_Extract provided:_
┌──

- Type: Rifle
- Place of origin: United States

Production history
- Manufacturer: Winchester Repeating Arms Company
- Unit cost: Sporting Rifle $119.95 (1967); Magnum Rifle $134.95 (1967); Carbine $114.95 (1967);
- Produced: 1966-1979
- No. built: 287,648
- Variants: see article

Specifications
- Mass: 6.75–7.25 lbs
- Barrel length: 19, 22 or 24 inch
- Cartridge: .225 Winchester; .243 Winchester; .264 Winchester Magnum; .270 Winchester; 7mm Remington Magnum; .308 Winchester; .30-06 Springfield; .300 Winchester Magnum;
- Action: Bolt action
- Feed system: Internal spring fed well with floorplate 3-round capacity (Magnum Rifle); 4-round capacity (Sporting Rifle and Carbine);
- Sights: Open adjustable rear and bead on front ramp (removable for scope mounting)

└──

_Data listing:_

┌──

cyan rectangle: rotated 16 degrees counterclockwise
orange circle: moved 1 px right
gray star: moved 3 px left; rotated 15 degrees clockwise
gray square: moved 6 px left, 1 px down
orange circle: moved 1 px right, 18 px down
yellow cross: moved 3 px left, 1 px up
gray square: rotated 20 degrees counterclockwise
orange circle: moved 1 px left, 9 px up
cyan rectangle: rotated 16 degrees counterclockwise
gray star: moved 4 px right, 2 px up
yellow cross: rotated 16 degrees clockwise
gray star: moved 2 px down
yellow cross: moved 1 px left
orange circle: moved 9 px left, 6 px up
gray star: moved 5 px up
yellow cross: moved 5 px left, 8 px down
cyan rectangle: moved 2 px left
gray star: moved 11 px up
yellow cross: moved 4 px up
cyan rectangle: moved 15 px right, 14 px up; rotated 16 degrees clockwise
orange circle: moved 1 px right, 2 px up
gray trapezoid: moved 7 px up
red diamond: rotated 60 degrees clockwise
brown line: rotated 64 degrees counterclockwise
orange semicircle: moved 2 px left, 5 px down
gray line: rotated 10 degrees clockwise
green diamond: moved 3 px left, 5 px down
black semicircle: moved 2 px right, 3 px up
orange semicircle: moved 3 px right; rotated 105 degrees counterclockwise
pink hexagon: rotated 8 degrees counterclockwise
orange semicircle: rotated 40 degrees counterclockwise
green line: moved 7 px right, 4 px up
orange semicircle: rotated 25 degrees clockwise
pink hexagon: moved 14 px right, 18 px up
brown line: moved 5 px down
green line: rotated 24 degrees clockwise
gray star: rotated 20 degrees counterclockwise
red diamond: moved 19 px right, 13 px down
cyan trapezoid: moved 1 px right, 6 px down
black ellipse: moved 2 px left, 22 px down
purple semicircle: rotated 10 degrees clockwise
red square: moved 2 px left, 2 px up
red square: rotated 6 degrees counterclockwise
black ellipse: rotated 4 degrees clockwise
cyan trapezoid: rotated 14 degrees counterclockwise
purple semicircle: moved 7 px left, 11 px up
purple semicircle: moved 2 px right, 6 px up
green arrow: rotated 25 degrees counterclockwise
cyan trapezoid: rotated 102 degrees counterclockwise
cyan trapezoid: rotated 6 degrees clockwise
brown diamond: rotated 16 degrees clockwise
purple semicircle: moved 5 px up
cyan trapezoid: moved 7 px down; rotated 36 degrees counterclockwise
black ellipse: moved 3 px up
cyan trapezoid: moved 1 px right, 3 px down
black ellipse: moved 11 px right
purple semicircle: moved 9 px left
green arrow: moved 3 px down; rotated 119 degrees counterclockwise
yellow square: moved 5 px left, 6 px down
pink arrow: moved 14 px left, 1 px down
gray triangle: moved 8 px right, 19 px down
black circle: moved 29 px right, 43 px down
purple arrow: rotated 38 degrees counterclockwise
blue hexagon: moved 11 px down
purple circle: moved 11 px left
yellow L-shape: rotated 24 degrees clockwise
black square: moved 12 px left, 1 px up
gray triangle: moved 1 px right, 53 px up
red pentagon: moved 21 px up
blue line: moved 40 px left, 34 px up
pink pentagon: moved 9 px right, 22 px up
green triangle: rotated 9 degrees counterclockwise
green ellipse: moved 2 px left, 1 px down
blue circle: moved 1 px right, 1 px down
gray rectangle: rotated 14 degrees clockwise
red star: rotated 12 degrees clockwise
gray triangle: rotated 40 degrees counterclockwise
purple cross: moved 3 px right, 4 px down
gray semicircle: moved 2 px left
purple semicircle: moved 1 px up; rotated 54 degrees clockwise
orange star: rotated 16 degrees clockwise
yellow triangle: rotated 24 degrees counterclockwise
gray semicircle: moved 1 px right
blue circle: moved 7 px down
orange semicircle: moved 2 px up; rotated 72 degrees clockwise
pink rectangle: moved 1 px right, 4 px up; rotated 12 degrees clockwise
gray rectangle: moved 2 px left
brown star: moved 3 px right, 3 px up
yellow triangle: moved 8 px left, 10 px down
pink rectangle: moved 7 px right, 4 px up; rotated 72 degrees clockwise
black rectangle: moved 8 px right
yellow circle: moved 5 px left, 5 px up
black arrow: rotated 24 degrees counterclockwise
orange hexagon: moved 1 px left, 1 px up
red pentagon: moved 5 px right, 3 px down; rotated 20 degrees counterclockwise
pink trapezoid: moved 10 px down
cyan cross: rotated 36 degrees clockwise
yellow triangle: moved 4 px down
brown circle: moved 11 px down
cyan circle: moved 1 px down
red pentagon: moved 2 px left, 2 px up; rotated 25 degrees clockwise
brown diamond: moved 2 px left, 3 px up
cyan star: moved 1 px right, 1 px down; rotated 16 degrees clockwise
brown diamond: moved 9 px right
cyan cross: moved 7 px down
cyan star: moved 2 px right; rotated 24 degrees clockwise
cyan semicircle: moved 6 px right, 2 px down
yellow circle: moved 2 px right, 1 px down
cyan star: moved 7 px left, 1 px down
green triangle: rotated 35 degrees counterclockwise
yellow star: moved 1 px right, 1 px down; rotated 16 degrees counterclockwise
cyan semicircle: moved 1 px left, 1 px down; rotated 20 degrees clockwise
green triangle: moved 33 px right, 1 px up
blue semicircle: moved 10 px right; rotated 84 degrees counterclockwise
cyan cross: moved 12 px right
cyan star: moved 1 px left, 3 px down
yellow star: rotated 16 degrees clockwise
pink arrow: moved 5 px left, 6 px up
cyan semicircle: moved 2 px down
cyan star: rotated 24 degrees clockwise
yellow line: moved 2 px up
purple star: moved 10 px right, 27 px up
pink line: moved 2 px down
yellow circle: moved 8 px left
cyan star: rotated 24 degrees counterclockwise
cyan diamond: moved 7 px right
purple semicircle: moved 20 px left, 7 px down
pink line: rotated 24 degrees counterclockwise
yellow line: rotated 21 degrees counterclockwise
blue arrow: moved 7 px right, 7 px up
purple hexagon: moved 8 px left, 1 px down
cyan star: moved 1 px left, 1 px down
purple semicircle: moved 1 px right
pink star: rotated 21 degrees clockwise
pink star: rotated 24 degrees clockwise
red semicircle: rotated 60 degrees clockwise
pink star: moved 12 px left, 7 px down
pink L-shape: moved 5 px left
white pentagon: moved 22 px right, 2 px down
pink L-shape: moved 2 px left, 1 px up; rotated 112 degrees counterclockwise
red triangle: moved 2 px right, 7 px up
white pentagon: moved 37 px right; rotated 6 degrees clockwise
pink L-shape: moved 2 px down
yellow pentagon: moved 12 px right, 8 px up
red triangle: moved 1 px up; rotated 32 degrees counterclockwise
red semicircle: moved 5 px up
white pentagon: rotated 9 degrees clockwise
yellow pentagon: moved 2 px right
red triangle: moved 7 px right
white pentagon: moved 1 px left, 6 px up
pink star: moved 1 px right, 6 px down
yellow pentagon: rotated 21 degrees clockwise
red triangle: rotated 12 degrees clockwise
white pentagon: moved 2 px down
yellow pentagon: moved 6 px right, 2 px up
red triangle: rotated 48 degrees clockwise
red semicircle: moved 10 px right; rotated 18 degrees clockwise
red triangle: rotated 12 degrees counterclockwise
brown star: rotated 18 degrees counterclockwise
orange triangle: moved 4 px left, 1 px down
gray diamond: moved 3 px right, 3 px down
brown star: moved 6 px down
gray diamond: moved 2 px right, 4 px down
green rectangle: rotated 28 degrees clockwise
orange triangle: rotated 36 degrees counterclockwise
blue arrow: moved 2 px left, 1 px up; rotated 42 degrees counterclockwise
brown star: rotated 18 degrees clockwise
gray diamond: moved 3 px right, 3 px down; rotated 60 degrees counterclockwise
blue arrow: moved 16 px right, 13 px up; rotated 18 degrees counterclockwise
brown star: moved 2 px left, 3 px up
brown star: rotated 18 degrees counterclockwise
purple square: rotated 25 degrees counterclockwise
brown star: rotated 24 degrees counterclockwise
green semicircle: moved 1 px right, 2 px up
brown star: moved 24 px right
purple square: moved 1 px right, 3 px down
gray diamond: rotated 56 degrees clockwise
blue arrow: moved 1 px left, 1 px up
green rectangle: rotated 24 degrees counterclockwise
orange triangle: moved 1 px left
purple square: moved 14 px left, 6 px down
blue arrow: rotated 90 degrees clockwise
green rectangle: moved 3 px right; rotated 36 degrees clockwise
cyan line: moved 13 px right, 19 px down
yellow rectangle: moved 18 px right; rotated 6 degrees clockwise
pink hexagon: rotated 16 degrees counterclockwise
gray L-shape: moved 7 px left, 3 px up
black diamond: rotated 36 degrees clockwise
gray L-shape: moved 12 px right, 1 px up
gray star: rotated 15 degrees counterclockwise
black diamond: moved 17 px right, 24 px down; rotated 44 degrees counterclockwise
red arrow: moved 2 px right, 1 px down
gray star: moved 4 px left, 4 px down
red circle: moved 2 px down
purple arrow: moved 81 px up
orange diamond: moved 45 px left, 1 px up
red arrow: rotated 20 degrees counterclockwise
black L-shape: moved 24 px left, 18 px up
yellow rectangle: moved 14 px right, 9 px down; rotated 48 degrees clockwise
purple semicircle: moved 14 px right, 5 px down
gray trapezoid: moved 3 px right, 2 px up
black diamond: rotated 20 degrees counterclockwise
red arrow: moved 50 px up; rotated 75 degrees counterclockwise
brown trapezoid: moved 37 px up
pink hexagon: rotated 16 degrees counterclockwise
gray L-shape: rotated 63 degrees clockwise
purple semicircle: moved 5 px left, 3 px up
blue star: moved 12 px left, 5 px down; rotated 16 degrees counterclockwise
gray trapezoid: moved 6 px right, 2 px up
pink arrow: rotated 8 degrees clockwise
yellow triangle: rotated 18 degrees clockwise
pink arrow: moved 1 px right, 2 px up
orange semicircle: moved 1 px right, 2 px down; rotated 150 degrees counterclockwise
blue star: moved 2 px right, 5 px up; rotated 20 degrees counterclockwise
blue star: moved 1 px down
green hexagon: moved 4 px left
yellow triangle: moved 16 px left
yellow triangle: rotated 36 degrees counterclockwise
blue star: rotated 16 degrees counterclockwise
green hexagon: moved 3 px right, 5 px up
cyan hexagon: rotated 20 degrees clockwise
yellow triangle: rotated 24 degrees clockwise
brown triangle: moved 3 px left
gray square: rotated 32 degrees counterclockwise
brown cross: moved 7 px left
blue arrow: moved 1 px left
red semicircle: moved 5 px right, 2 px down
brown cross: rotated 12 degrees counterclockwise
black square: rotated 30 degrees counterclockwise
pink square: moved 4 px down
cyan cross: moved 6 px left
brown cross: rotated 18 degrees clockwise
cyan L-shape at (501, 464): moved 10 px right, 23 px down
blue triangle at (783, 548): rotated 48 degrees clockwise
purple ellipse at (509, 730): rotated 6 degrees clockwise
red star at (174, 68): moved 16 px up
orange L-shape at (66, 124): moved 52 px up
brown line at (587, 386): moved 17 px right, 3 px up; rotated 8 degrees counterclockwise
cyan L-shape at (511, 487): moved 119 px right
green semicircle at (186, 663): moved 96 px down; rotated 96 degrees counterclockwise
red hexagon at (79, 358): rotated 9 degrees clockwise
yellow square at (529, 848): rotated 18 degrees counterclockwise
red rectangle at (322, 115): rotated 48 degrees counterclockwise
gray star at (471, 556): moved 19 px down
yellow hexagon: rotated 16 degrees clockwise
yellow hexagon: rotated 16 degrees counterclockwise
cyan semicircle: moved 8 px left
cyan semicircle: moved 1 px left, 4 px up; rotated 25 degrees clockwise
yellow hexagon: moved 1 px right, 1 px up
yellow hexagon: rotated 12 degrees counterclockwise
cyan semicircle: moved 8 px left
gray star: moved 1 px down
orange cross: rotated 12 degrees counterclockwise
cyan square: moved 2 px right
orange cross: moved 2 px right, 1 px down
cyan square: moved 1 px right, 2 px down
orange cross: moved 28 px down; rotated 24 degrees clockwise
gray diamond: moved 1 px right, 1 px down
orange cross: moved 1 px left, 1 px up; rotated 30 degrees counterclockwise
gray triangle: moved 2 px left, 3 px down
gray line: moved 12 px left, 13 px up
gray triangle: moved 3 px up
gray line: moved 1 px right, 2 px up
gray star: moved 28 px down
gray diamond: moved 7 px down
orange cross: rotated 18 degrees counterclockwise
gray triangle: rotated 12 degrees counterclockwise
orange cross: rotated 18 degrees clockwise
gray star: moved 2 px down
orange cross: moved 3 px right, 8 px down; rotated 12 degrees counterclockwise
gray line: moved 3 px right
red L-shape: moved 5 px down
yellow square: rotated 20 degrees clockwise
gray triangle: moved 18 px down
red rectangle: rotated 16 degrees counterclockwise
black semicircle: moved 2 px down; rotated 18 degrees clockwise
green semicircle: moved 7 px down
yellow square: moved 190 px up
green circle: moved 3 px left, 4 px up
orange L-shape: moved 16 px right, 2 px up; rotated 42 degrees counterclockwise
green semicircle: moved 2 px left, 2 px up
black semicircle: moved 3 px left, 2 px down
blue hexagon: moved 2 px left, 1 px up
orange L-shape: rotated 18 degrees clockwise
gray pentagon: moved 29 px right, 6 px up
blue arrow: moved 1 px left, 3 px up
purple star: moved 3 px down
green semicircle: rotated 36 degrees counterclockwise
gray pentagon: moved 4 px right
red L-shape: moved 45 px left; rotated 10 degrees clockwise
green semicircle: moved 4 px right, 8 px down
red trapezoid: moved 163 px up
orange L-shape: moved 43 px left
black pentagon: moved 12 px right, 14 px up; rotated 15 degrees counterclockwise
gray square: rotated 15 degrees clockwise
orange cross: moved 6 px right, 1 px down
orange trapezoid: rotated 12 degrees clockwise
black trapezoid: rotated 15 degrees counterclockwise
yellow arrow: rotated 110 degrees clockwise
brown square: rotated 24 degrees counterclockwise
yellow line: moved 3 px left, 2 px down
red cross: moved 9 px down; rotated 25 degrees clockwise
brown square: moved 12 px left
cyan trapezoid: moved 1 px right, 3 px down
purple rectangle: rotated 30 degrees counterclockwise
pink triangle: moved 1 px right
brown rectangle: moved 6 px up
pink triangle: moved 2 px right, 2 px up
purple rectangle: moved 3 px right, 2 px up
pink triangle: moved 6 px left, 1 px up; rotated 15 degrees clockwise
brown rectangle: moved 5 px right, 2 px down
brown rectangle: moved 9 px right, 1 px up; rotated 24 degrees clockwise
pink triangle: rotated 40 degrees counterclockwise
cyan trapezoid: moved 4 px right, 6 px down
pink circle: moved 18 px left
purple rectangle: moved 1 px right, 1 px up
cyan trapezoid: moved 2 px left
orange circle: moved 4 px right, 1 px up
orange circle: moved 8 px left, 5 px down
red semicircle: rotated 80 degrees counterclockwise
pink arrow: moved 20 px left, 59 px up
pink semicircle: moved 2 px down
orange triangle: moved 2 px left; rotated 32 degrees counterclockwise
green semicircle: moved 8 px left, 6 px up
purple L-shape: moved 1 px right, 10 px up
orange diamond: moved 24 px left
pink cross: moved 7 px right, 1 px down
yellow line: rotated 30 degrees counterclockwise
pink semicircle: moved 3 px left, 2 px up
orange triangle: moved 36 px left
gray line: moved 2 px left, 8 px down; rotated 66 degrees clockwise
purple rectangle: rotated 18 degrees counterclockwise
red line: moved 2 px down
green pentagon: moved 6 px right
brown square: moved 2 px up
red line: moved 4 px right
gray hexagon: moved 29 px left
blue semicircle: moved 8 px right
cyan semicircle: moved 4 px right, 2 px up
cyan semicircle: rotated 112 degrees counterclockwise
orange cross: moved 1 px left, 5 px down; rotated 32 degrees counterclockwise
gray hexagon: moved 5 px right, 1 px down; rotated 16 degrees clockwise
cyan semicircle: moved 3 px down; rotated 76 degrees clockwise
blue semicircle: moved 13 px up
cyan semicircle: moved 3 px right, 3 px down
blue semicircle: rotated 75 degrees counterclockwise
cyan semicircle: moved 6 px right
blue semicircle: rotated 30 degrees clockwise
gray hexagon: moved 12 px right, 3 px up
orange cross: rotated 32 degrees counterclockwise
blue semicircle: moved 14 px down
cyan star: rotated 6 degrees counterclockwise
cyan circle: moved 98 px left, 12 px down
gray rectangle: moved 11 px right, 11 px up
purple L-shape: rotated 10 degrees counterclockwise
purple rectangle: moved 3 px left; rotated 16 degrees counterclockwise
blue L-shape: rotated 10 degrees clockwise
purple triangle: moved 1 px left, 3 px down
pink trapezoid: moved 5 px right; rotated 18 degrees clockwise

└──

_Assignment A:_ Summarize the rifle specifications in two sentences.
_Assignment B:_
Answer these questions from the rifle specifications:
(i) What was the unit cost of the Carbine in 1967?
(ii) How many of the rifles were built?
(iii) What sight was on the front ramp?
_Assignment C:_ List every cartridge given in the rifle specifications.

_Task output A:_ The rifle is a bolt-action design from the United States, made by the Winchester Repeating Arms Company from 1966 to 1979, with 287,648 built. It came as a Sporting Rifle, Magnum Rifle and Carbine, weighed 6.75–7.25 lbs, had a 19, 22 or 24 inch barrel, and fed from an internal well holding 3 rounds in the Magnum Rifle and 4 in the Sporting Rifle and Carbine.

_Task output B:_
(i) $114.95
(ii) 287,648
(iii) A bead

_Task output C:_
.225 Winchester
.243 Winchester
.264 Winchester Magnum
.270 Winchester
7mm Remington Magnum
.308 Winchester
.30-06 Springfield
.300 Winchester Magnum